Lire les tendances plutôt que les valeurs absolues

Un indicateur isolé a peu de valeur sans son contexte temporel. Ce qui informe réellement la direction est la tendance : cet indicateur s'améliore-t-il, se dégrade-t-il, ou stagne-t-il ? Une organisation dont le délai moyen de correction des vulnérabilités critiques a diminué de 45 à 30 jours au cours des deux derniers trimestres progresse — même si 30 jours reste un délai qui peut paraître long. Une organisation dont ce même indicateur est passé de 10 à 30 jours en un an régresse — même si sa valeur absolue reste inférieure à la moyenne sectorielle. Présenter les indicateurs avec leur tendance sur les huit derniers trimestres est ce qui les transforme en outils d'analyse stratégique plutôt qu'en photos instantanées.

Renouveler et recalibrer les indicateurs

Les indicateurs choisis aujourd'hui doivent être périodiquement remis en question. L'environnement évolue, les menaces changent, les processus se transforment — et les indicateurs qui mesuraient les risques les plus pertinents il y a deux ans peuvent ne plus capter les risques actuellement les plus significatifs. Une révision annuelle des indicateurs — en se demandant si un incident récent dans l'organisation ou dans le secteur aurait été détecté ou anticipé par les indicateurs existants — est la pratique qui permet de maintenir la pertinence du tableau de bord dans la durée, sans le rigidifier autour d'une représentation obsolète des risques.

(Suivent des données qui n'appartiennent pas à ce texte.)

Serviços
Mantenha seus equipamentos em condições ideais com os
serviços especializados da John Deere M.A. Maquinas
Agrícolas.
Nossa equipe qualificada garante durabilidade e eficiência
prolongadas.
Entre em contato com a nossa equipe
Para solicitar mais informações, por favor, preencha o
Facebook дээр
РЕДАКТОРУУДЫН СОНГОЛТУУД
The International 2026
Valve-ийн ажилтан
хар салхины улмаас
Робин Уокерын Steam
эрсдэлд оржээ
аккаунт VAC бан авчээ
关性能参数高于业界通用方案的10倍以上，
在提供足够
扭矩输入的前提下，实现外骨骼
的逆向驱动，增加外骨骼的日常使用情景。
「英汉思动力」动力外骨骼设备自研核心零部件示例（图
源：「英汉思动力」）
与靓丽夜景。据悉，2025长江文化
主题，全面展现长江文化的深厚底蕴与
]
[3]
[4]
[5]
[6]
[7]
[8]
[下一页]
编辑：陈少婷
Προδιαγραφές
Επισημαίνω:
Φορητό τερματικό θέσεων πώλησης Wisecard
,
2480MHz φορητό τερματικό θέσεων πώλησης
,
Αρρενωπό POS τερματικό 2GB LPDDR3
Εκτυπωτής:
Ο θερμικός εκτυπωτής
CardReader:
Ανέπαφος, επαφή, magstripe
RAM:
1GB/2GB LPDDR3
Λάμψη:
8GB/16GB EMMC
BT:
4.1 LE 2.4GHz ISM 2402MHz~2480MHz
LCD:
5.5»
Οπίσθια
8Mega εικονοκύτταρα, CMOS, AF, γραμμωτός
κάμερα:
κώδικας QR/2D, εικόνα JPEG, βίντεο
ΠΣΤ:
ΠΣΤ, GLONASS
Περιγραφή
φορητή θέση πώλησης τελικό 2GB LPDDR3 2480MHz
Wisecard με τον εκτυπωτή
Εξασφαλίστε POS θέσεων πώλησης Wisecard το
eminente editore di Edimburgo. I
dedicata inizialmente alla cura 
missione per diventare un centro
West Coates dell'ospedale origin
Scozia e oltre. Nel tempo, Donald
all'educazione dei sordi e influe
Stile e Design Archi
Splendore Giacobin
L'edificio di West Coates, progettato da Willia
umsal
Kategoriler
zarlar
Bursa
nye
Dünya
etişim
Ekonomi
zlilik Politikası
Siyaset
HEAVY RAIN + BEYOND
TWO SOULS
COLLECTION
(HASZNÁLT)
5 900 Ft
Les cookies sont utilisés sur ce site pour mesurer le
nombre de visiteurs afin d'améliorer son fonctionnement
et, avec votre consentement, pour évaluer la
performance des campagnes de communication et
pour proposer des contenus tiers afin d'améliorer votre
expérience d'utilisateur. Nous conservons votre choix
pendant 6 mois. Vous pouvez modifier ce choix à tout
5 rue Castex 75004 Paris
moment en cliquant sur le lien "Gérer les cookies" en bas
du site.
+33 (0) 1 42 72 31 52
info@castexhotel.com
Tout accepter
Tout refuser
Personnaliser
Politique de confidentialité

Cas Asie Cathay Pacific (2018) — L'absence d'un indicateur de comportement anormal sur les accès aux bases de données passagers — par exemple "nombre d'accès en dehors des plages horaires normales" ou "volume de données consultées par un compte technique dépassant le seuil habituel" — avait permis à la compromission de durer 14 mois. Ces indicateurs de risque résiduel spécifiques aux scénarios de compromission les plus probables auraient transformé une surveillance générique en détection précoce.